___ Textauszug

Beim Skiunterhemd zahlt sich Funktionalität aus

Gerade bei Sportarten, die im Winter ausgeführt werden, ist es wichtig, dass die Bekleidung wind- und wasserabweisend sowie atmungsaktiv ist. Wem es beim Skifahren zu kalt wird und wer jeden Windzug durch die Kleidung spürt, wird nicht lange Freude in der Schneelandschaft haben. Daher sollten vor dem Kauf der Skibekleidung diese Punkte beachtet werden

Um wirklich optimal für den Ausflug in den Schnee gewappnet zu sein, ist die Anschaffung von Funktions Skiunterwäsche empfehlenswert. Diese gibt es aus verschiedenen Materialien, die sich alle weitgehend für ein Skiunterhemd eignen. Stoffe, die dafür verwendet werden, sind Kunstfaser, Mischgewebe und Merinowolle. Aufgrund ihrer Eigenschaften, Feuchtigkeit nicht zu speichern, sondern weiterzuleiten, bleibt die Haut fast vollständig trocken. Selbst bei größerer sportlicher Betätigung und damit einhergehender Schweißproduktion ist für größtmöglichen Komfort gesorgt. Keine durchnässte Kleidung vermindert den Spaß beim Skifahren und erhöht das Risiko einer Erkältung durch Auskühlung.

______
___ Ausgewählte Zeilen

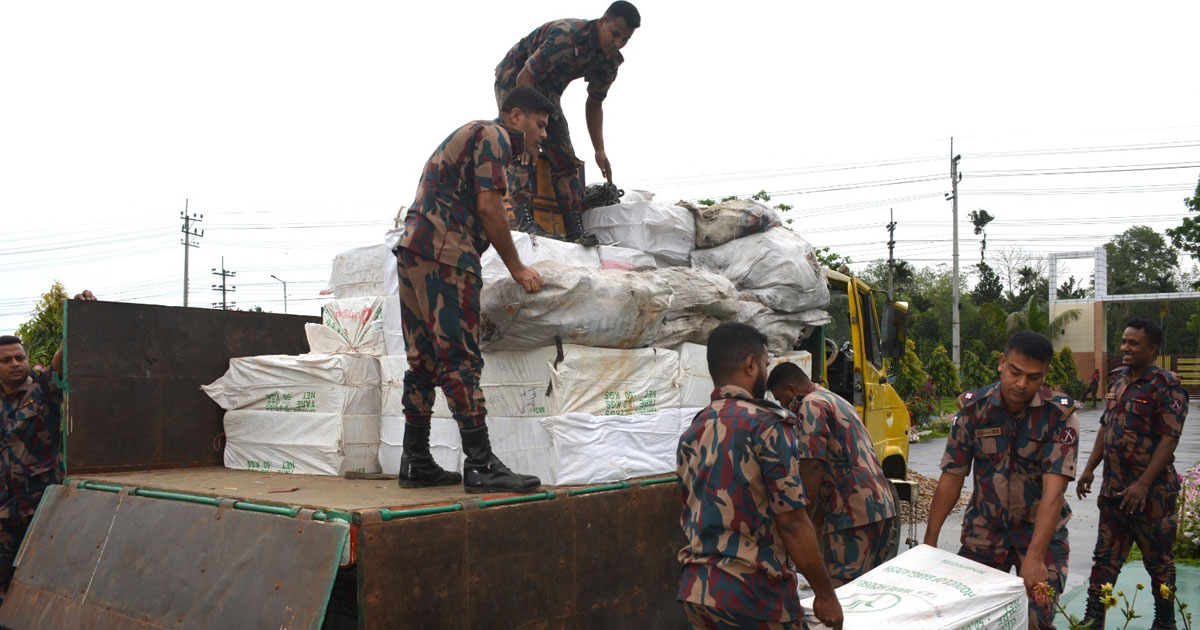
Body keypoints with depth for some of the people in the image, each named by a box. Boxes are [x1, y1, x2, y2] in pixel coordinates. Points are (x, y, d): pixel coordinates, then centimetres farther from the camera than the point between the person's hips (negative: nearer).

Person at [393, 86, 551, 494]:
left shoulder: (469, 135, 31)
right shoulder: (493, 135, 0)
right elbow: (489, 206, -10)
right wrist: (517, 269, -3)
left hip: (414, 249, 10)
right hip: (444, 254, -10)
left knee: (424, 363, 9)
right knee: (460, 361, -12)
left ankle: (416, 464, 12)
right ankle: (481, 466, -12)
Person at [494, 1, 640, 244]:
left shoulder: (611, 60, -9)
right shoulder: (567, 36, -33)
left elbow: (594, 104, 4)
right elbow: (525, 76, -32)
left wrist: (600, 151, -2)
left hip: (547, 89, 7)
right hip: (514, 79, -7)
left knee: (565, 156, -2)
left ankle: (575, 229, -3)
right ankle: (524, 220, -32)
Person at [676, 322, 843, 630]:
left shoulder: (691, 434, 8)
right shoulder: (765, 424, -14)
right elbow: (792, 522, -16)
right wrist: (825, 592, -7)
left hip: (695, 590, 7)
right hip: (753, 594, -7)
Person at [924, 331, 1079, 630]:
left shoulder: (1060, 415, -17)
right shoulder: (973, 408, -10)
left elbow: (1053, 490, -26)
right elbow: (951, 477, -5)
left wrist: (1034, 556, -36)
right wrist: (930, 540, -7)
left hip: (1041, 529, -2)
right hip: (983, 528, 2)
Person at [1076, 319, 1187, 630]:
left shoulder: (1166, 386, -14)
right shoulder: (1119, 378, 8)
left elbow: (1169, 439, -19)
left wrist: (1143, 484, -25)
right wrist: (1090, 468, 10)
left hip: (1151, 491, -6)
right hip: (1113, 487, 7)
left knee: (1158, 559, 10)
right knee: (1105, 556, 10)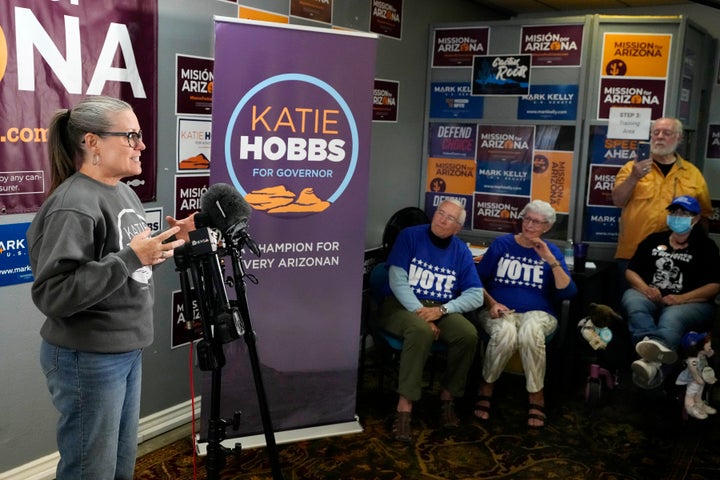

______

→ **Aufgabenstellung**
A – Nennen Sie die Stoffe, die laut dem Text über das Skiunterhemd für Funktions-Skiunterwäsche verwendet werden.
B – Führen Sie den Text über das Skiunterhemd im Anschluss an seinen letzten Satz weiter.

→ **Die Lösungen**
A – Kunstfaser, Mischgewebe und Merinowolle.

B –
Materialien für das Skiunterhemd

Mischgewebe besteht dabei aus einer Mischung aus Kunstfasern und Naturfasern. Die jeweiligen Eigenschaften der Stoffe fügen sich zu einer vorteilhaften Verbindung. Kunstfaser ist wasserabweisend und trocknet schnell. Polyester (PES) und Polypropylen (PP) nehmen ganz wenig bzw. fast keine Feuchtigkeit auf. Polyamid (PA)  dabei etwas mehr, ist aber sehr robust und Elasthan (EL) ist die elastischste und dehnbarste Kunstfaser. Naturfasern hingegen zeichnen sich durch ihren angenehmen Tragekomfort aus. langes Skiunterhemd

Die Merinowolle stammt von einer Schafrasse mit extrem feiner Wolle. Aufgrund dessen kratzt die Wolle nicht auf der Haut und ist zudem geruchsärmer als Kunstfaser. Weiterhin hält Merinowolle auch im feuchten Zustand warm.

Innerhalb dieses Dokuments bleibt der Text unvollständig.